╭─ PROVIDED DATA

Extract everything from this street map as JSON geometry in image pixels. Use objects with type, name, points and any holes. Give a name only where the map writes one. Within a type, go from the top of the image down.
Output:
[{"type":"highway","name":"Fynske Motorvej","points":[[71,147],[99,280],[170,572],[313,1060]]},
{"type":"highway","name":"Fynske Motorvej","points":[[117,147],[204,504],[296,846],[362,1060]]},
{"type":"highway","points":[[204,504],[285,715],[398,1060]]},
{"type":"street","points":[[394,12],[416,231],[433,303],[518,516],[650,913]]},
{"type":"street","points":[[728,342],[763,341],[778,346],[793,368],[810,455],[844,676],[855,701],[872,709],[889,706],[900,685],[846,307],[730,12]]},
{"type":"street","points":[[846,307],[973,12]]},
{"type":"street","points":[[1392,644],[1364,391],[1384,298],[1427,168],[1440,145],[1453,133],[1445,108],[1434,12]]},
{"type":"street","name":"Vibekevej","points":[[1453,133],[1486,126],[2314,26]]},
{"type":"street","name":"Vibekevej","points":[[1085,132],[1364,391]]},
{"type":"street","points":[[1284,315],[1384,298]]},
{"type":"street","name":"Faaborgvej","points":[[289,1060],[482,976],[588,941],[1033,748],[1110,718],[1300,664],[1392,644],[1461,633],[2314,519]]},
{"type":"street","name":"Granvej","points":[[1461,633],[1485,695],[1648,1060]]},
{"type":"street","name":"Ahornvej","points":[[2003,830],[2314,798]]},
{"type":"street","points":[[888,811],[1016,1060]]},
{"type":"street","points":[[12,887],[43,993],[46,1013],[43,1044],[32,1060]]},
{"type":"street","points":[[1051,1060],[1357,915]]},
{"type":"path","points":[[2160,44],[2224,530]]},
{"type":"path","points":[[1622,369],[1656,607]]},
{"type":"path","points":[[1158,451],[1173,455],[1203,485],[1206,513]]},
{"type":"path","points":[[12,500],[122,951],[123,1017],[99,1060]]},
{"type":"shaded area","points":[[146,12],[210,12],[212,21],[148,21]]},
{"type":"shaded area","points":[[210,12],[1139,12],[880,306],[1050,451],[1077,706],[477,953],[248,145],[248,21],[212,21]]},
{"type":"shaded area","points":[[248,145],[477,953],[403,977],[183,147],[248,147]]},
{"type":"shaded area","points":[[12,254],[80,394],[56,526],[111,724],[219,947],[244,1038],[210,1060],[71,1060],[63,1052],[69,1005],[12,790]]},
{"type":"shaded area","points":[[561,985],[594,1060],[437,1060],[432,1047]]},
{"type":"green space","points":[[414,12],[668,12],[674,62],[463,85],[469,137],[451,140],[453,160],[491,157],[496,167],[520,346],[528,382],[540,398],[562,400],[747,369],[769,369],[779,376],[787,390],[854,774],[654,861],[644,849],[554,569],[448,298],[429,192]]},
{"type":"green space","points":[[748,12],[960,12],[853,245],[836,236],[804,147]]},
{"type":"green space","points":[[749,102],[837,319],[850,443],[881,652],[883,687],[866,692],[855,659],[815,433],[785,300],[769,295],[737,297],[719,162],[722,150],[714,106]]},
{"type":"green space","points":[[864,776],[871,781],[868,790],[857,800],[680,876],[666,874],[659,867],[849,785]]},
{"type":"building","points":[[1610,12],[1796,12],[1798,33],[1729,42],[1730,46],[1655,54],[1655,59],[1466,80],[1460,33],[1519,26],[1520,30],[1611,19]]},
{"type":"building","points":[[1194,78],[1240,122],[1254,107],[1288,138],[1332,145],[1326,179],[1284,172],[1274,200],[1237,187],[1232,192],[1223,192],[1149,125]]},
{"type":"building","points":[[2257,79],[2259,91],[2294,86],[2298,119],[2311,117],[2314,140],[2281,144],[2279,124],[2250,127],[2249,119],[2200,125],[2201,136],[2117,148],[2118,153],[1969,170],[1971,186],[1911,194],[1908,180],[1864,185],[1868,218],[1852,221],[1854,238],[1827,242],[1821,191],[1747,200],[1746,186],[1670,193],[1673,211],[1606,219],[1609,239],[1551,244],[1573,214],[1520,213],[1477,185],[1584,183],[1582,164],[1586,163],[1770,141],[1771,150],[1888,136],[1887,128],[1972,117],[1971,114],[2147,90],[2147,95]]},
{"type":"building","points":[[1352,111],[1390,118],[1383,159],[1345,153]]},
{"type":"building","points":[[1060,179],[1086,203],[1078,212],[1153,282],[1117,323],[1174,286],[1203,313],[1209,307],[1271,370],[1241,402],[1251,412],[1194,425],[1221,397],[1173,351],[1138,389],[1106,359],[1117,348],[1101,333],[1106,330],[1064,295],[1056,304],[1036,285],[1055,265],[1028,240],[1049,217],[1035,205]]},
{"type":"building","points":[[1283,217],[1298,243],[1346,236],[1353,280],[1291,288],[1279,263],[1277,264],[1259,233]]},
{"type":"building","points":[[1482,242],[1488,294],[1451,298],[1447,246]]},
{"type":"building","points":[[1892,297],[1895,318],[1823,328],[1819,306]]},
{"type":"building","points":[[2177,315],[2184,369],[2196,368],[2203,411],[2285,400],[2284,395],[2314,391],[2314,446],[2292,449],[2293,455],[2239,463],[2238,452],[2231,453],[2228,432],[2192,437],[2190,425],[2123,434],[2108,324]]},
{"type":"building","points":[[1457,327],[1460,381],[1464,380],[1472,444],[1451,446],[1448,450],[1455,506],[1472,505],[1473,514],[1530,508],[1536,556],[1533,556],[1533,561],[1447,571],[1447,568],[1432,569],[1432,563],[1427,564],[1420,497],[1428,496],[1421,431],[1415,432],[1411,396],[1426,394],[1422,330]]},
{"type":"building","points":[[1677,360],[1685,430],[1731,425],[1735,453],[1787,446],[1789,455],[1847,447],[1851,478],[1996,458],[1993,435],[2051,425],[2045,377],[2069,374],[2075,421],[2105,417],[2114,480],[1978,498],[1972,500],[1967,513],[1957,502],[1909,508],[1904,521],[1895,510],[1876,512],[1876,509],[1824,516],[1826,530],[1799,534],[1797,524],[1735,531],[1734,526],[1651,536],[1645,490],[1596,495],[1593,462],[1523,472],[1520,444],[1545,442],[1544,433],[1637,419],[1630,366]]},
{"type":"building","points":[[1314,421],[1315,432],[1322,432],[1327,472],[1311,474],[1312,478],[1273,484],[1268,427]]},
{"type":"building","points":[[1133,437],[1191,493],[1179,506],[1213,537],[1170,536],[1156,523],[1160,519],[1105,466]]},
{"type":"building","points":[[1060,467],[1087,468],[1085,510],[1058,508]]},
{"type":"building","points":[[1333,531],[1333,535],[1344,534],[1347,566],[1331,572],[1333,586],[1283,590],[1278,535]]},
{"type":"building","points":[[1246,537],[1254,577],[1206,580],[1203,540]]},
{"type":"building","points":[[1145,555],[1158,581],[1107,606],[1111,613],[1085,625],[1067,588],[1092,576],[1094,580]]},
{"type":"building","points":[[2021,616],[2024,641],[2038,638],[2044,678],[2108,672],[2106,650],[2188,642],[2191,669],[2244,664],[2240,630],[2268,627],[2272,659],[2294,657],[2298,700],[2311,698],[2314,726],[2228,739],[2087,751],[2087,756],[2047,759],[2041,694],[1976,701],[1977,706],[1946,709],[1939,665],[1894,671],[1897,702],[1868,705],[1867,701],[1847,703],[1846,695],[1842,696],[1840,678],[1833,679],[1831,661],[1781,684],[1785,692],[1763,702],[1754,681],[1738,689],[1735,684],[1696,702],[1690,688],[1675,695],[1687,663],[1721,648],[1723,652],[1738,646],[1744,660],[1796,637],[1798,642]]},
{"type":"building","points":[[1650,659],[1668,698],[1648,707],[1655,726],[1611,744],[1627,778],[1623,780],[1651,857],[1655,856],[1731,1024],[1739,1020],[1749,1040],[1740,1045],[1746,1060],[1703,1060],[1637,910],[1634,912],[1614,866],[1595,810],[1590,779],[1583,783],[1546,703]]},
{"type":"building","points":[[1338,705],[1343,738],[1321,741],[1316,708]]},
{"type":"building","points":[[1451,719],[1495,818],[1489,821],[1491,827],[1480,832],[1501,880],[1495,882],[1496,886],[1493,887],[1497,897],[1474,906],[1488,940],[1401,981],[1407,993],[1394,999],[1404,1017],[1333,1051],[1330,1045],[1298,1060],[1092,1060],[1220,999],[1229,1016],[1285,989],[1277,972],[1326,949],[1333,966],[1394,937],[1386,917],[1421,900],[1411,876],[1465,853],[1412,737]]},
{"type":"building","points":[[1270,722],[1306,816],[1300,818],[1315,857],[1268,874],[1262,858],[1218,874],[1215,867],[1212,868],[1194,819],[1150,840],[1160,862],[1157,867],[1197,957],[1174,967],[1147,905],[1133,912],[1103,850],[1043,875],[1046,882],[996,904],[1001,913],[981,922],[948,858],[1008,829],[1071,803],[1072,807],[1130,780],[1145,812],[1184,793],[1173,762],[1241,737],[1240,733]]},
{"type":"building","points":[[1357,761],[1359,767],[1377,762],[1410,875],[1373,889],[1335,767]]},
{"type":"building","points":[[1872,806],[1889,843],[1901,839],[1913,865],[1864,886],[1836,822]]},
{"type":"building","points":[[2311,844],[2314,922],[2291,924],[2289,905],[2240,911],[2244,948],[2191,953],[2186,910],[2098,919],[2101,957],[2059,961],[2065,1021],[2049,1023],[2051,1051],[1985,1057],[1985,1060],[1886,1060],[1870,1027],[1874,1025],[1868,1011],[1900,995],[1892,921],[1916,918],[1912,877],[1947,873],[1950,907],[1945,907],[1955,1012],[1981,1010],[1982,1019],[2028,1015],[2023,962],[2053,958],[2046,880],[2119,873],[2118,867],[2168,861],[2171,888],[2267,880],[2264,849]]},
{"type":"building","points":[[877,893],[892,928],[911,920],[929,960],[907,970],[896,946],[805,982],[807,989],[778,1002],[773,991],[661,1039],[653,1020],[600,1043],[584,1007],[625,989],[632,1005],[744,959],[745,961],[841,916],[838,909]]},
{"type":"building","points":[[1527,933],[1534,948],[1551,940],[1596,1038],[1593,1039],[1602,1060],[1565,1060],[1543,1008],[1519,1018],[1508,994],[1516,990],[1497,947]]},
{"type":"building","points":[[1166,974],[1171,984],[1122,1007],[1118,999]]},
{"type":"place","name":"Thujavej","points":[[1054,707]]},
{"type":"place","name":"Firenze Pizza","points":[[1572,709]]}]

╰─

Go line by line through the data above and report each one that holds the string "Vibekevej".

{"type":"street","name":"Vibekevej","points":[[1453,133],[1486,126],[2314,26]]},
{"type":"street","name":"Vibekevej","points":[[1085,132],[1364,391]]},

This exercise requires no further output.